My father lives in that same house. Today there are 113,990 residents in an area of a half a square mile. Gaza’s refugee camps are one of the most densely populated places in the world. Overall Gaza has a population density of around 13,000 per square mile, but the camps are closer to 50,000 per square mile. That’s close to twice the density of New York City.

These factors forewarn for the possibility of a rapid and dangerous outbreak in the event of the arrival of the coronavirus in the community in Gaza. As of now, there are only 20 confirmed cases of COVID-19, all detected inside isolation centers that included travelers returning from other countries. Gaza instituted a more rigorous form of quarantine for returning travelers, placing both people who demonstrated symptoms and people who did not in government-run quarantine centers for 14 days.

Yet many are starting to wonder if, or will, the virus reach the general public undetected? Gaza has a paucity of tests and the little stock that healthcare workers do have keeps running out. If the pandemic does reach the camps in Gaza, our medical system will not be able to handle an influx of critically ill patients. There are 63 ventilators in Gaza and around 120 ICU beds for a population of nearly 2 million. Gaza also is running a 52 percent medication deficit and will not be able to meet the needs of anticoagulants and antibiotics that are being used to treat COVID-19 positive patients.

On a smaller scale, we’ve already seen Gaza’s hospitals struggle to meet the needs of the 30,000 protesters who were injured in the course of a year at demonstrations.

Physicians for Human Rights Israel and Gisha, two leading rights groups in Israel, sent a letter to the Israeli taskforce on the coronavirus in late April urging distribution of additional medical supplies and testing kits.

“In the Gaza Strip, the healthcare system teetered on the brink of collapse well before the coronavirus pandemic, partially as a result of ongoing movement and access restrictions enforced by Israel,” the groups said in a statement.

The Israeli human rights organization B’Tselem summarized the challenges the Gaza Strip is facing in its statement in March 2020 reporting that “the spread of COVID-19 in the Gaza Strip will be a massive disaster, resulting entirely from the unique conditions created by more than a decade of Israeli blockade.”

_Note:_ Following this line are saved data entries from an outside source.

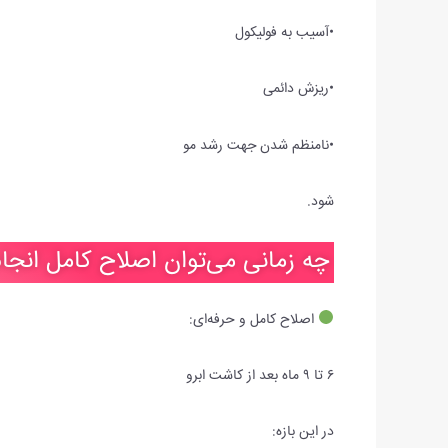
•آسیب به فولیکول
•ریزش دائمی
•نامنظم شدن جهت رشد مو
شود.
چه زمانی می‌توان اصلاح کامل انجام
اصلاح کامل و حرفه‌ای:
۶ تا ۹ ماه بعد از کاشت ابرو
در این بازه:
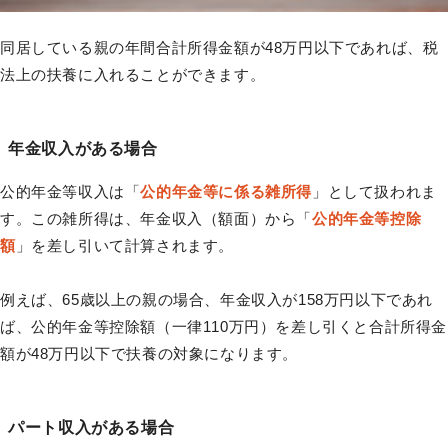
同居している親の年間合計所得金額が48万円以下であれば、税
法上の扶養に入れることができます。
年金収入がある場合
公的年金等収入は「
公的年金等に係る雑所得
」として扱われま
す。この雑所得は、年金収入（額面）から「
公的年金等控除
額
」を差し引いて計算されます。
例えば、65歳以上の親の場合、年金収入が158万円以下であれ
ば、公的年金等控除額（一律110万円）を差し引くと合計所得金
額が48万円以下で扶養の対象になります。
パート収入がある場合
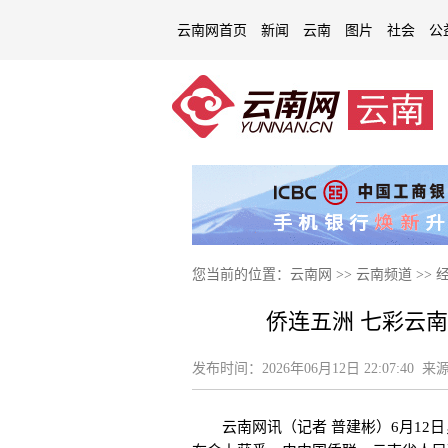
云南网首页
新闻
云南
图片
社会
公
您当前的位置：
云南网
>>
云南频道
>>
侨连五洲 七彩云
发布时间：
2026年06月12日 22:07:40
来源
云南网讯（记者 普建彬）6月12日，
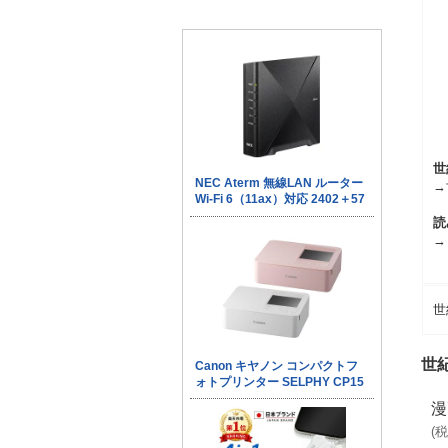
世
→
読
→
世
世
漫
(
税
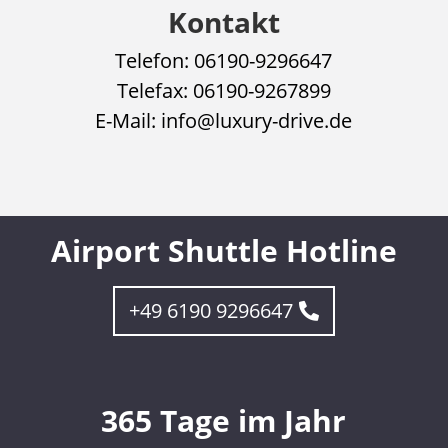
Kontakt
Telefon: 06190-9296647
Telefax: 06190-9267899
E-Mail: info@luxury-drive.de
Airport Shuttle Hotline
+49 6190 9296647
365 Tage im Jahr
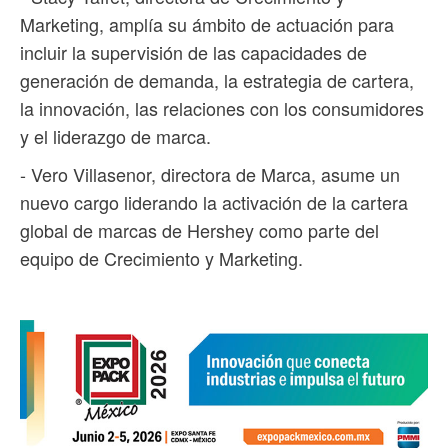
Marketing, amplía su ámbito de actuación para
incluir la supervisión de las capacidades de
generación de demanda, la estrategia de cartera,
la innovación, las relaciones con los consumidores
y el liderazgo de marca.
- Vero Villasenor, directora de Marca, asume un
nuevo cargo liderando la activación de la cartera
global de marcas de Hershey como parte del
equipo de Crecimiento y Marketing.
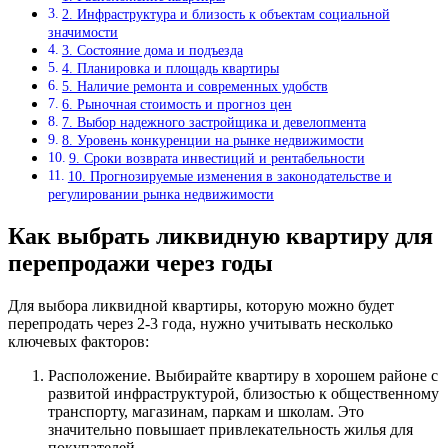
2. Инфраструктура и близость к объектам социальной
значимости
3. Состояние дома и подъезда
4. Планировка и площадь квартиры
5. Наличие ремонта и современных удобств
6. Рыночная стоимость и прогноз цен
7. Выбор надежного застройщика и девелопмента
8. Уровень конкуренции на рынке недвижимости
9. Сроки возврата инвестиций и рентабельности
10. Прогнозируемые изменения в законодательстве и
регулировании рынка недвижимости
Как выбрать ликвидную квартиру для
перепродажи через годы
Для выбора ликвидной квартиры, которую можно будет
перепродать через 2-3 года, нужно учитывать несколько
ключевых факторов:
Расположение. Выбирайте квартиру в хорошем районе с
развитой инфраструктурой, близостью к общественному
транспорту, магазинам, паркам и школам. Это
значительно повышает привлекательность жилья для
покупателей.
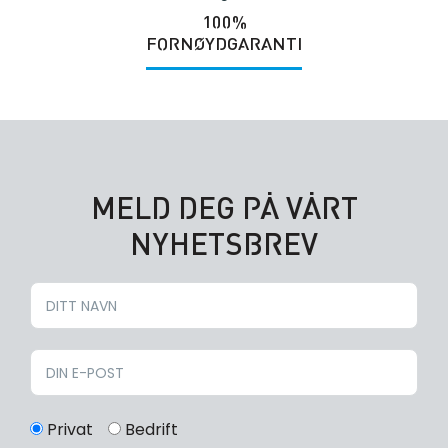
100%
FORNØYDGARANTI
MELD DEG PÅ VÅRT
NYHETSBREV
Privat
Bedrift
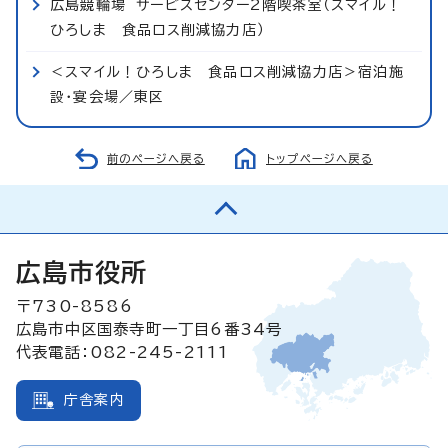
広島競輪場 サービスセンター2階喫茶室（スマイル！
ひろしま 食品ロス削減協力店）
＜スマイル！ひろしま 食品ロス削減協力店＞宿泊施
設・宴会場／東区
前のページへ戻る
トップページへ戻る
広島市役所
〒730-8586
広島市中区国泰寺町一丁目6番34号
代表電話：082-245-2111
庁舎案内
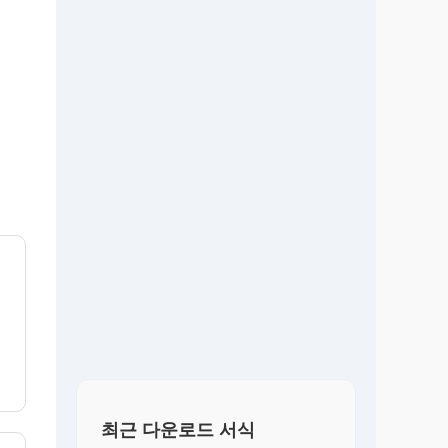
최근 다운로드 서식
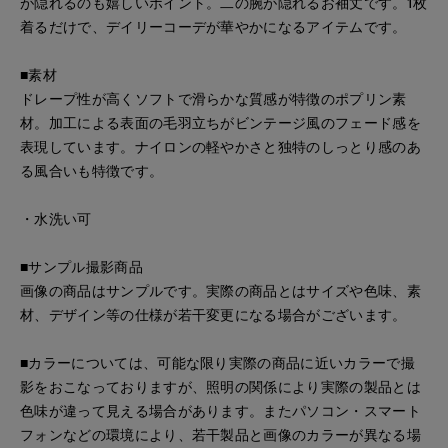
が隠れるのも嬉しいポイント。二の腕が隠れるお袖丈です。1枚
着るだけで、デイリーコーデが華やかになるアイテムです。
■素材
ドレープ性が高くソフトで滑らかな質感が特徴のポプリン素
材。加工による表面の毛羽立ちがビンテージ風のフェード感を
表現しています。ナイロンの軽やかさと独特のしっとり感のあ
る風合いも特徴です。
・水洗い可
■サンプル撮影商品
画像の商品はサンプルです。実際の商品とはサイズや色味、素
材、デザイン等の仕様が若干変更になる場合がございます。
■カラーについては、可能な限り実際の商品に近いカラーで撮
影をおこなっておりますが、照明の関係により実際の製品とは
色味が違って見える場合があります。またパソコン・スマート
フォンなどの環境により、若干製品と画像のカラーが異なる場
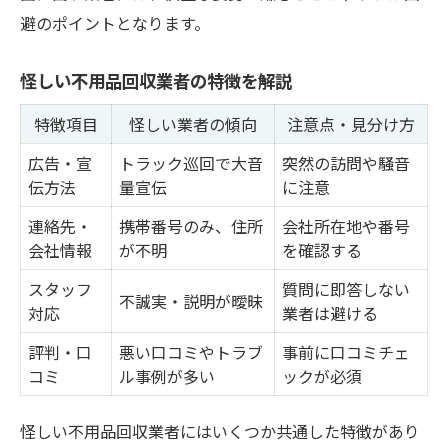
避のポイントとなります。
怪しい不用品回収業者の特徴を解説
特徴項目
怪しい業者の傾向
注意点・見分け方
広告・宣
トラック巡回で大音
突然の訪問や騒音
伝方法
量宣伝
に注意
連絡先・
携帯番号のみ、住所
会社所在地や番号
会社情報
が不明
を確認する
スタッフ
質問に即答しない
不誠実・説明が曖昧
対応
業者は避ける
評判・口
悪い口コミやトラブ
事前に口コミチェ
コミ
ル事例が多い
ックが必須
怪しい不用品回収業者にはいくつか共通した特徴があり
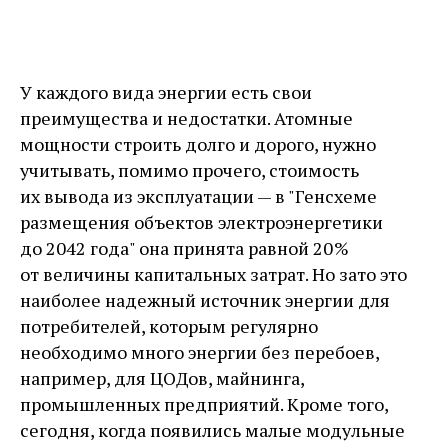
У каждого вида энергии есть свои
преимущества и недостатки. Атомные
мощности строить долго и дорого, нужно
учитывать, помимо прочего, стоимость
их вывода из эксплуатации — ​в "Генсхеме
размещения объектов электроэнергетики
до 2042 года" она принята равной 20 %
от величины капитальных затрат. Но зато это
наиболее надежный источник энергии для
потребителей, которым регулярно
необходимо много энергии без перебоев,
например, для ЦОДов, майнинга,
промышленных предприятий. Кроме того,
сегодня, когда появились малые модульные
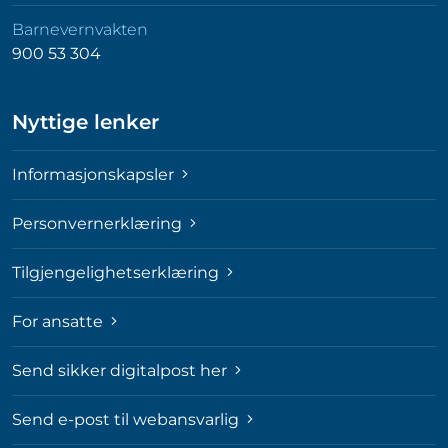
Barnevernvakten
900 53 304
Nyttige lenker
Informasjonskapsler
Personvernerklæring
Tilgjengelighetserklæring
For ansatte
Send sikker digitalpost her
Send e-post til webansvarlig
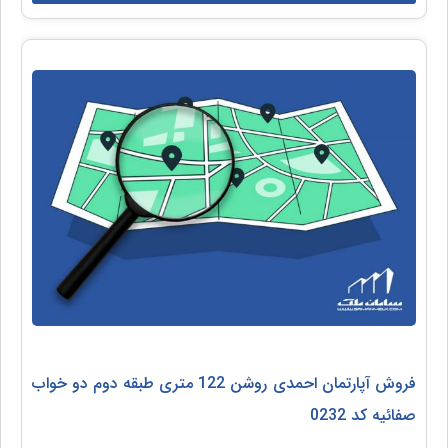
فروش آپارتمان احمدی روشن 122 متری طبقه دوم دو خواب
صفائیه کد 0232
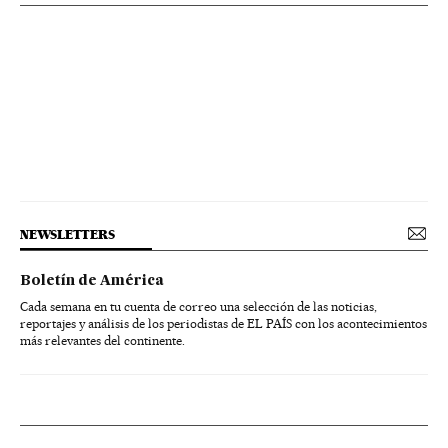
NEWSLETTERS
Boletín de América
Cada semana en tu cuenta de correo una selección de las noticias,
reportajes y análisis de los periodistas de EL PAÍS con los acontecimientos
más relevantes del continente.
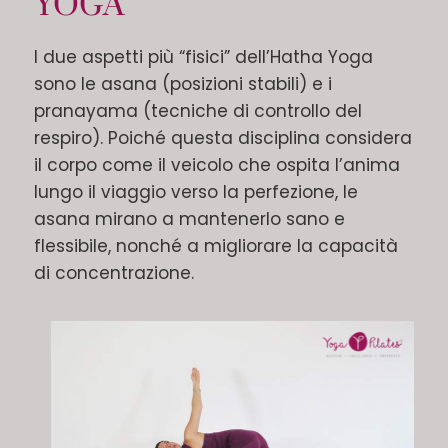
YOGA
I due aspetti più “fisici” dell’Hatha Yoga
sono le asana (posizioni stabili) e i
pranayama (tecniche di controllo del
respiro). Poiché questa disciplina considera
il corpo come il veicolo che ospita l’anima
lungo il viaggio verso la perfezione, le
asana mirano a mantenerlo sano e
flessibile, nonché a migliorare la capacità
di concentrazione.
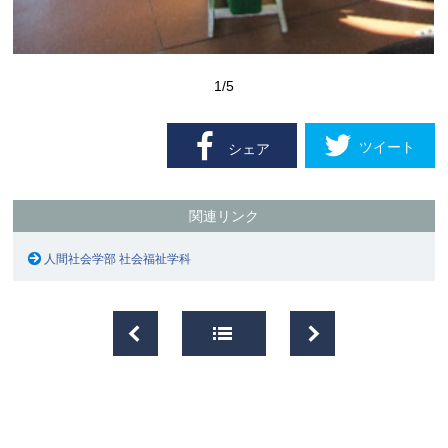
1
/5
ツイート
シェア
関連リンク
人間社会学部 社会福祉学科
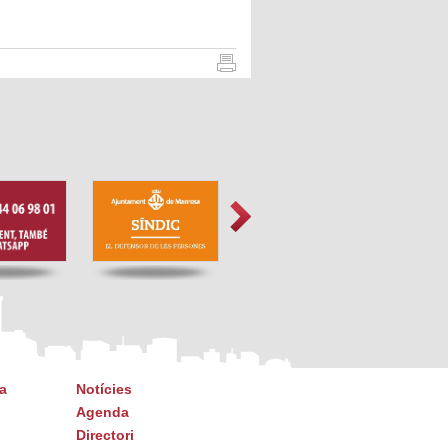
a
Notícies
Agenda
Directori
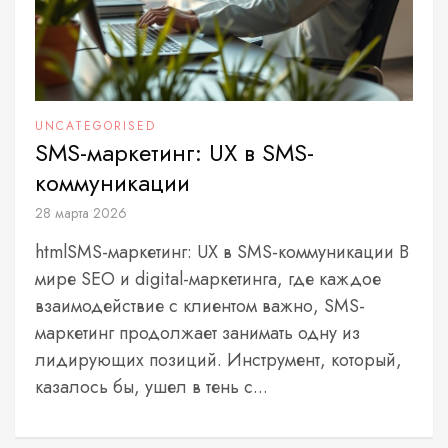
UNCATEGORISED
SMS-маркетинг: UX в SMS-
коммуникации
28 марта 2026
htmlSMS-маркетинг: UX в SMS-коммуникации В
мире SEO и digital-маркетинга, где каждое
взаимодействие с клиентом важно, SMS-
маркетинг продолжает занимать одну из
лидирующих позиций. Инструмент, который,
казалось бы, ушел в тень с...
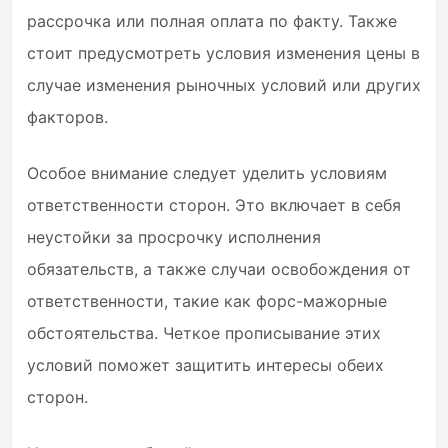
рассрочка или полная оплата по факту. Также
стоит предусмотреть условия изменения цены в
случае изменения рыночных условий или других
факторов.
Особое внимание следует уделить условиям
ответственности сторон. Это включает в себя
неустойки за просрочку исполнения
обязательств, а также случаи освобождения от
ответственности, такие как форс-мажорные
обстоятельства. Четкое прописывание этих
условий поможет защитить интересы обеих
сторон.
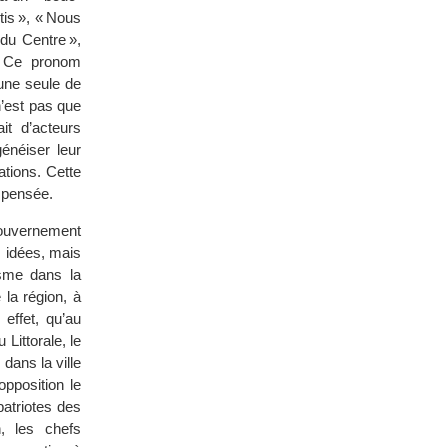
tis », « Nous
du Centre »,
c. Ce pronom
une seule de
n’est pas que
it d’acteurs
énéiser leur
ations. Cette
a pensée.
 gouvernement
s idées, mais
misme dans la
 la région, à
effet, qu’au
Littorale, le
dans la ville
opposition le
atriotes des
, les chefs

Those unique challenges include pre-pandemic unemployment over 50 percent and youth unemployment around 70 percent. Already three quarters of the population received some form of food assistance.

Aside from numbers, I personally witnessed two separate contagions rip through the camps this year alone. For the last 15 years Gaza has had a sporadic resurgence of scabies. In January I became aware that it was once again spreading between children and their families. Intensive medication regimes were instituted for two weeks and around 15 houses were sterilized by the Ministry of Health.

Similarly, last year there were 124 confirmed cases of the measles in Gaza. Even though we have a high vaccination rate, an outbreak still occurred. My wife is a journalist, Sarah Algherbawi, and she found that 30 who were infected came from the same family living in one building in Deir al-Balah camp.

I have no idea what the future holds for the refugee camps in Gaza, but I do know when it comes to infectious diseases and viruses, the past has been alarming.